VimConf 2017では昼になかなか豪華なすき焼き弁当がでた。壇上にmattnとk_tanakaとkaoriyaが上がって弁当を食べるところを眺めながら弁当を食べた。

昼の休憩の間に色々と参加者に対する質問が行われたが、Microsoft Windowsを使っている参加者は数えるほどしかいなかった。WindowsdもMacOSdもGNU/LinuxでもないOSを使っているものはいるのだろうかと思ったが、Chrome OSを使っている者がいた。少し期待していた答えとは違う。Wayland上でvimを使っているのは、私ともうひとりしかいなかった。ただ、私ももうひとりも、Waylandは使っているものの、vim自体は端末エミュレーター上で動かしているため、果たしてそれはWaylandで使っていると言えるのか疑問だ。

cocoponのcolor schemeを作成する発表。color schemeを作るための割と全てが解説されていた。どうやらcocoponによると、我々プログラマーは一日のうち8時間は眠り、8時間を日常の雑事や余暇に使い、8時間は働いている。すなわち、我々は一日のうち8/24にあたる33%の時間はcolor schemeを見ていることになる。したがってcolor schemeは極めて重要だ。通勤途中に急にcolor schemeを眺めたくなることがあるらしいので、Vimのcolor schemeを比較できるWebサイトを作り、モバイル対応もさせているらしい。

t9mdによるAtomでVim風の操作を実現するVMPの発表。Vimの操作はテキストバッファーに対する変更であり、その文法はoperator + targetであるといったVim操作の本質の話、後半ではVim操作のデモ(Atomで動くVMPによるデモ)が行われた。

私はVimでtext objectというものは使っていなかったのだが、熟練のvimmerはyipとvipが息を吐くように行えるのだという。AtomのVMPではtext objectを入力すると対応する部分がフラッシュするようになっていて、UIフィードバックがあるので、操作しやすくなっている。これはVimにも欲しいところだが、AtomはElectronで実装されていれるがためにCSSを数行書くだけでできる実装が、Vimでは難しいとのことであった。

text objectは覚えたいところだ。

senopenはPOSIX原理主義者として移植性の高い.vimrcの記述方法についての発表。移植性の高い.vimrc、つまりどんな環境に持っていっても変更無く正しく動作する.vimrcはどう書けばいいのか。まず、現実の環境で対応しなければならないVimのバージョンの下限を調べる。どうやらある有名なクラウドサーバーではCentOS 5.5をサポートしているらしく、するとVim 7.0を下限とすればよい。また、WindowsとPOSIXではファイルパスのフォーマットが違う。文字コードが違うといった問題があり、これに正しく対応するための記述方法が示された。

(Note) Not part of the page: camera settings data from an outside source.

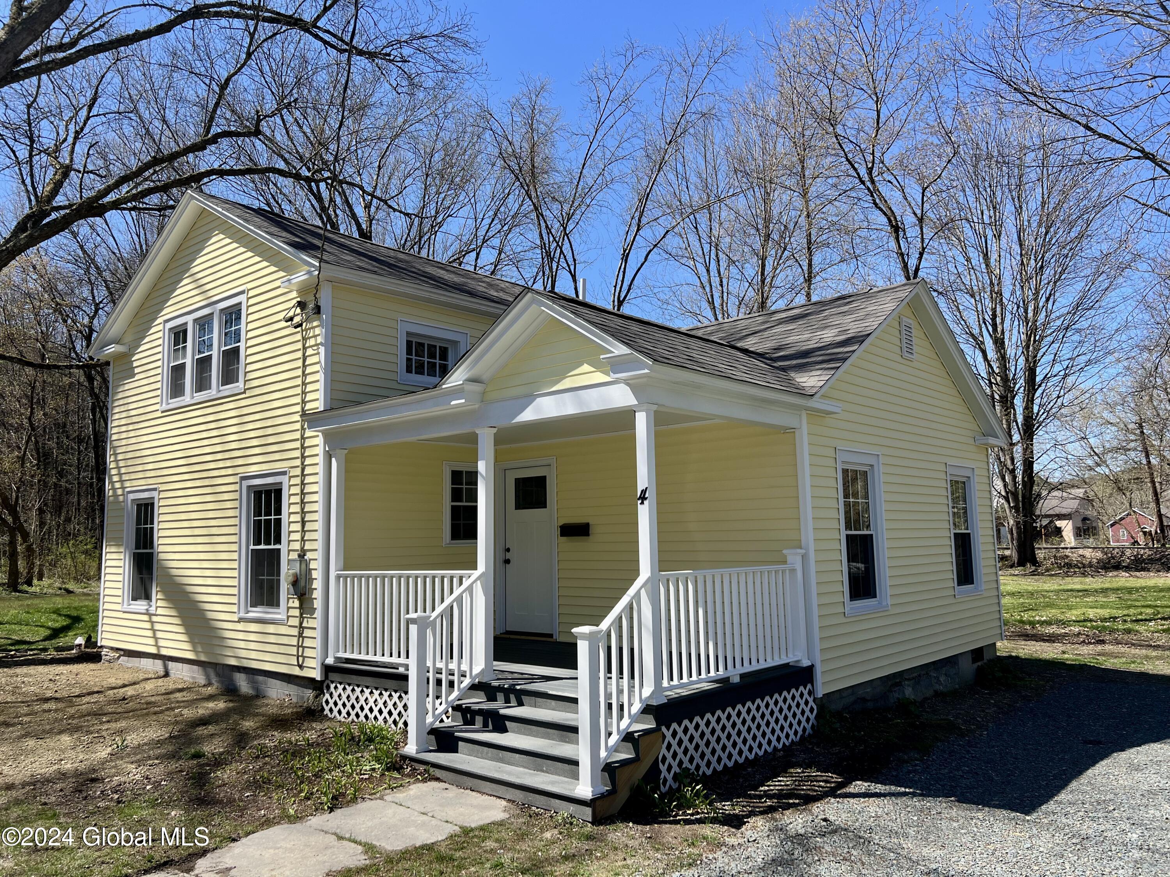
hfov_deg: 67.3
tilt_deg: +5.1
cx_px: 585
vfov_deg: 53.1
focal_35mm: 26
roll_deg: +1.0
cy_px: 438
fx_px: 879
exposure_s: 1/2994
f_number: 1.5
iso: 50
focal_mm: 5.7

暗黒美夢王ことShougoMatsuは暗黒の力によって作られているスニペットプラグインの発表。スニペットプラグインとは何か。スニペットプラグインの実装方法とその長短について。新しいdeoppet.nvimではVimにスニペットプラグインを作りやすくするための機能を追加することにより、パフォーマンスの問題を解決したなどと話していた。今回は歌はなかった。

dice_zuは、ordinaryな人間がVimに貢献する方法について発表。どうやら彼の定義するところのordinaryには、毎朝Vimをビルドすることが含まれるらしい。

p_ckはVimのシンタックスハイライトを記述する新しい方法について発表。既存のシンタックスハイライトの記述方法がいかにダメかという話をしていた。

lambdalisueはgitのVimフロントエンドであるgina.vimについて発表。この発表を聞いた我々は、スーパーVimマン2になれるそうだ。スーパーVimマン2とは、CLIツールをVimで代替するスーパーVimマンを超えた人のことだそうだ。ちなみに、スーパーVimマン2を超えたスーパーVimマン3が存在し、これはデスクトップアプリをVimで代替する超人のことだそうだ。肝心のgina.vimだが、git logをVimで表示することができ、かつコミットを選択するとその変更内容を別枠で表示するなどの機能があり、たしかに便利そうだとは思った。しかし私はgitにVimフロントエンドが必要だとは思わない。

VimConf 2017は国際カンファレンスという位置づけであり、発表の半分以上は英語で行われ、英語と日本語の同時通訳がついていた。私は英語は英語として聞いていたので日本語通訳は聞いていなかったのだが、どうも日本語通訳はだいぶ独創的な翻訳でなかなか面白かったらしい。何でもアレがソレしてヤバイとか。

VimConfの規模をもっと大きくして来年も行うために、スポンサーを募集しているそうだ。